Buyers are pulling the U.S. real estate market in opposite directions, as some fiercely compete amid a housing shortage, while others pull back out of concern of rising mortgage rates, according to a report Thursday by real estate site Redfin.com.
Intense bidding wars over a limited number of available homes pushed the number of sales above their initial asking prices to 27.6%, the highest number Redfin has recorded since it began tracking the statistic in 2010. But price discounts are also at record levels as sellers adjusted their expectations this spring as interest rates rise.
“The record percentage of homes sold above list price is at odds with the higher percentage of price drops in May,” Redfin senior economist Taylor Marr said in the report. While most areas are still very much a seller’s market, he added, “rising mortgage rates may be pushing buyers to the limit of what they’re able to pay.”

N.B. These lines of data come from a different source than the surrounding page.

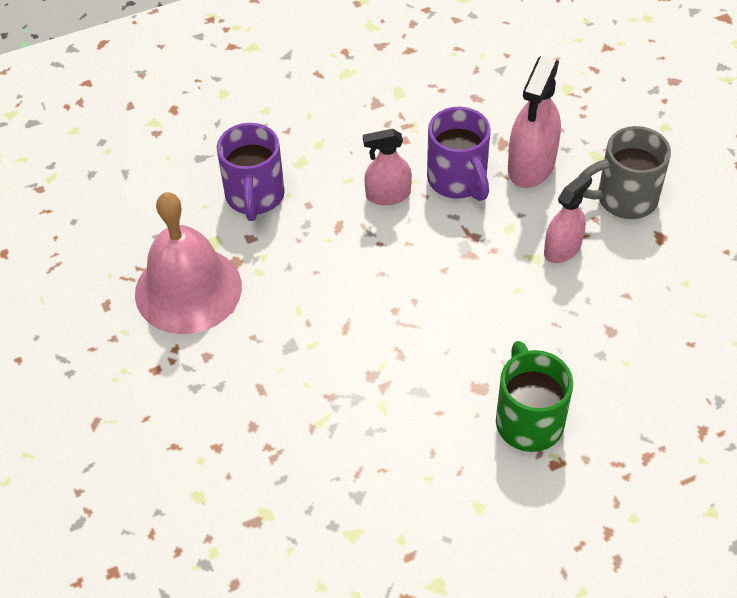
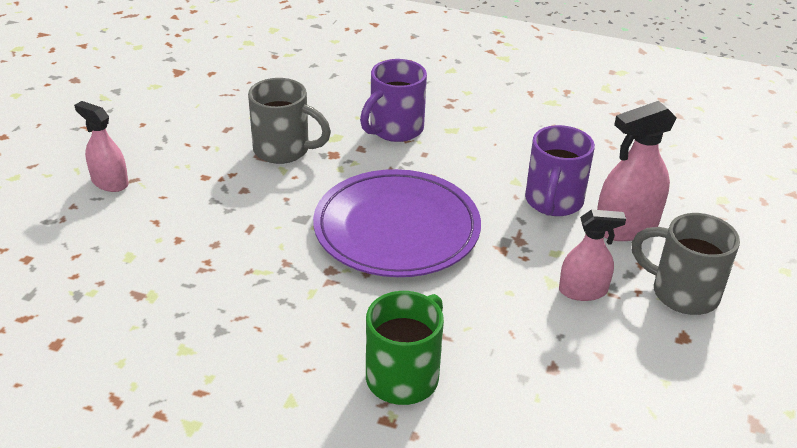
camera: 40 degrees right, 15 degrees down
(188, 289) = (284, 150): pink bell -> grey mug
(374, 297) = (397, 229): none -> purple plate
(388, 195) = (488, 180): pink spray bottle -> pink spray bottle (110, 182)

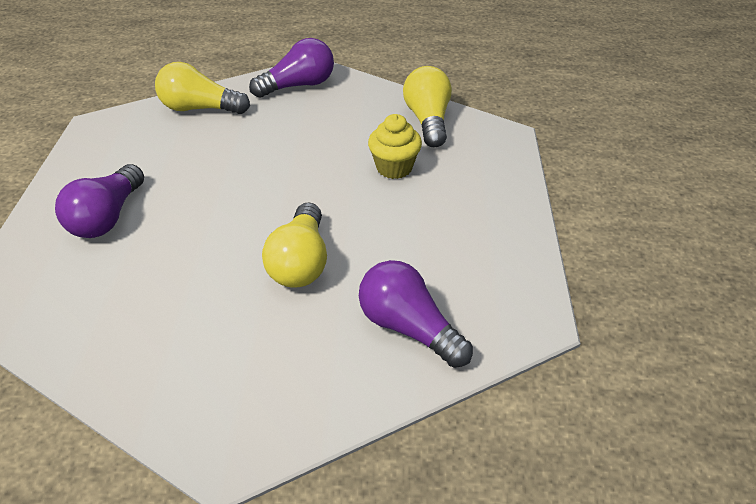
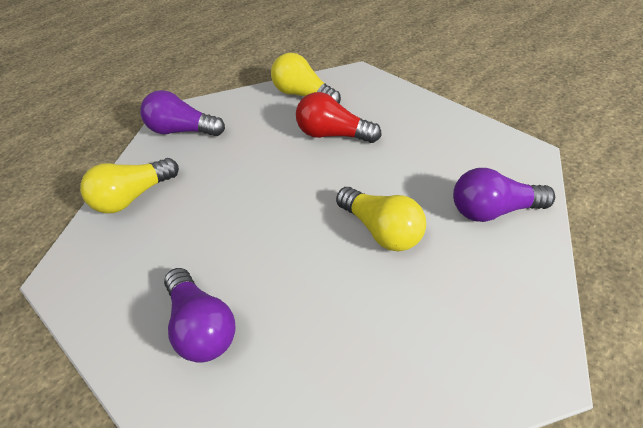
camera: 45 degrees left, 5 degrees up
(298, 86) = (182, 130): purple light bulb -> purple light bulb turned 90 degrees counterclockwise
(394, 168) = (333, 134): yellow cupcake -> red light bulb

The contradiction signals a market out of balance, as does the general lack of inventory. At the end of May, there was about 2.5 months’ worth of inventory available compared to six months of supply in a stable market, Redfin said in its report.
In some ways, the increase in mortgage rates has created a welcome change, as it pumps the brakes on soaring home values.
“Prices are still increasing, but not at the same rate we saw earlier in the spring,” Mr. Marr said. The country’s median sale price rose 6.3% in the year to May but only 1.4% monthly, a slowdown from prior months.
New homes for sale even increased 4.3% nationwide compared to May of last year, with places like Washington, D.C., Portland, Oregon, and Seattle, seeing consistent boosts to inventory.
Years of inventory declines won’t be reversed overnight, but the recent growth in new listings is positive, said Jessie Culbert, a Redfin agent in Seattle, in the report.
“We can already feel a slight easing in the market,” Ms. Culbert said. “Homes are still selling quickly and often over-asking, but where last May a seller may have gotten 15 to 20 offers, this May it was two to five.”